A shorter post for this section as most of the day of about 25 km was spent walking through the same Meseta country that I have been writing about, and I don’t think anyone will appreciate more photos of flat horizons. It felt like a long day by the end, particularly the last 6 km or so as it was getting up to 26C. .
I did however forget one of highlights of the previous day when walking with Tom and Jenny with flat barley fields either side of us. We were walking quietly along when suddenly a deer came crashing through the barley from our right, leapt the path, and raced into the next field. His track was like a torpedo trail flattened through the barley. Seconds later we could see a large dog, a hound or mastiff, all muscles and sinew, crashing after him. Next came a set of fluffy ears bouncing up and down in the tallish barley.

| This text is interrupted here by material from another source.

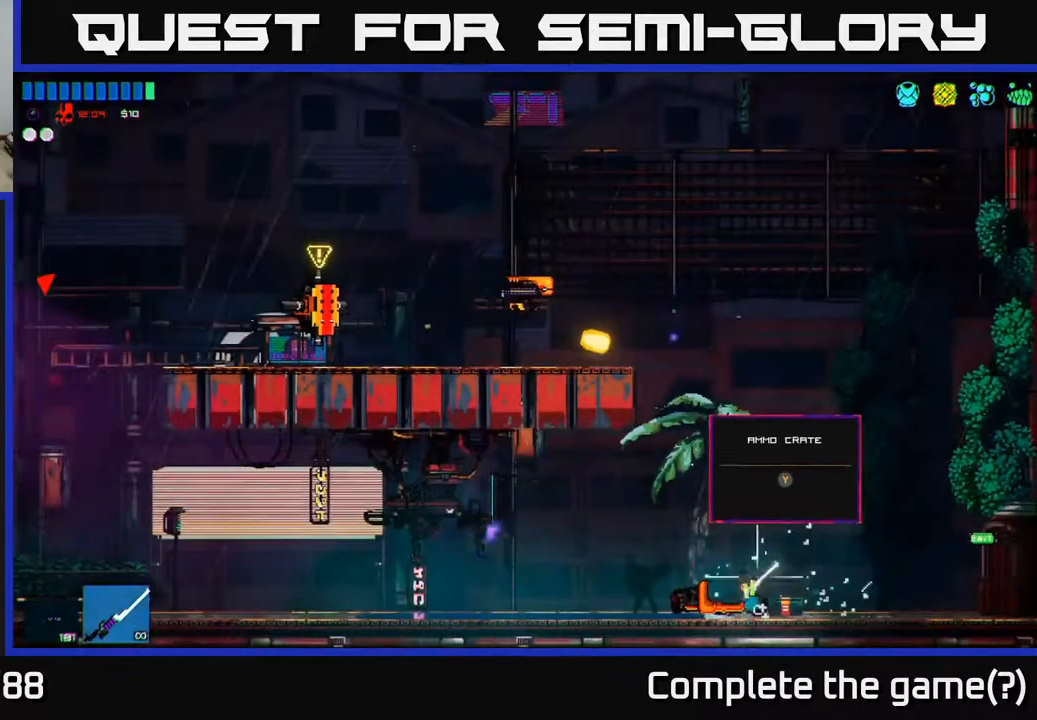
{"buttons": [], "left_stick": "center", "right_stick": "up-left", "events": [[17, "Y", "down"], [117, "Y", "up"], [183, "left_stick", "center"], [350, "left_stick", "right"], [417, "right_stick", "up-left"], [483, "left_stick", "center"]]}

We last saw the deer’s white tail bobbing up and down 2 fields away, and the hound was still after it. The little setter finally made the path, stopped looking a little confused and then bolted at pace back the way he had come! I could watch his ears race away – wild life in the Spanish countryside.
Back to this day: after the hot afternoon arrival in Bercianos, it was a shame that the Hostal Rivero wasn’t very welcoming. Some hostels and albeurges are really friendly, sometimes family run, and with staff that go out of their way to give you a pleasant stay. Others like this one in this tiny two Hostal village seem to resent that they have to rely on and take pilgrims in.

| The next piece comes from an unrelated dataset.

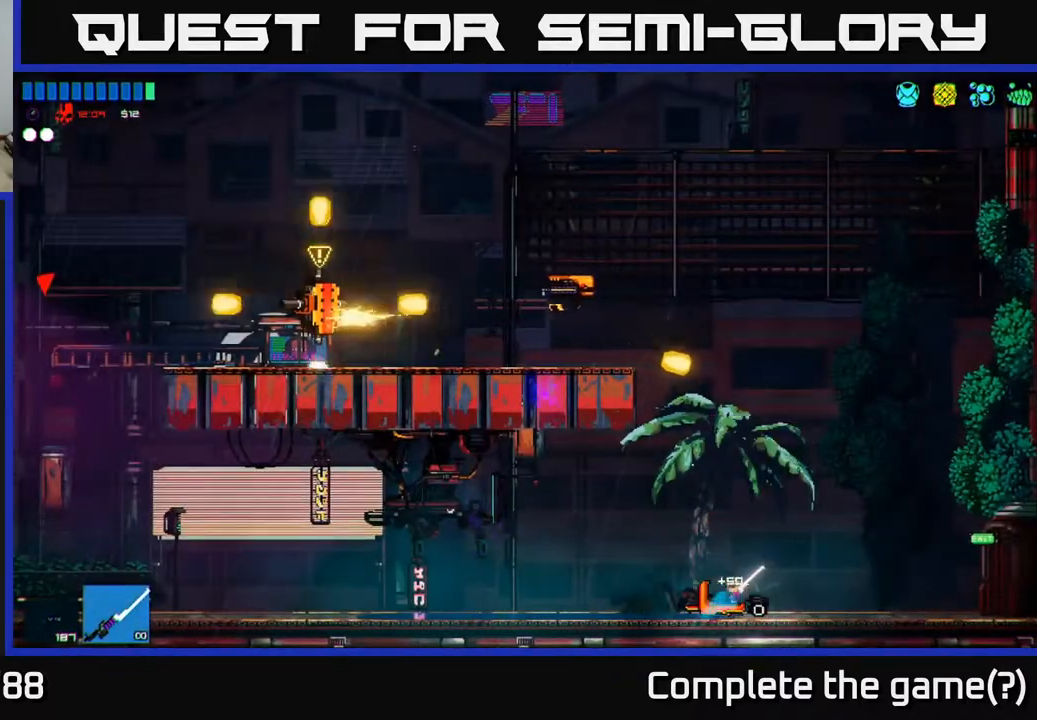
{"buttons": ["A", "R2"], "left_stick": "up-left", "right_stick": "up-left", "events": [[167, "A", "down"], [217, "left_stick", "left"], [333, "A", "up"], [367, "left_stick", "center"], [433, "A", "down"], [450, "left_stick", "up-left"], [483, "R2", "down"]]}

I got out of there in the evening and walked around the village taking photos of the sunset and the mud brick buildings that are so typical of this part of rural Spain.
But the highlight of this stay came when I arrived back at the Hostal to hear really nicely sung Spanish folk/love songs (I was later told) coming from the terrace area. A troupe of young women, dressed in troubadour outfits and playing guitars and a mandolin like instrument, had given a concert at the church service and repaired to the Hostal to continue. A pleasant way to end a not so good stay.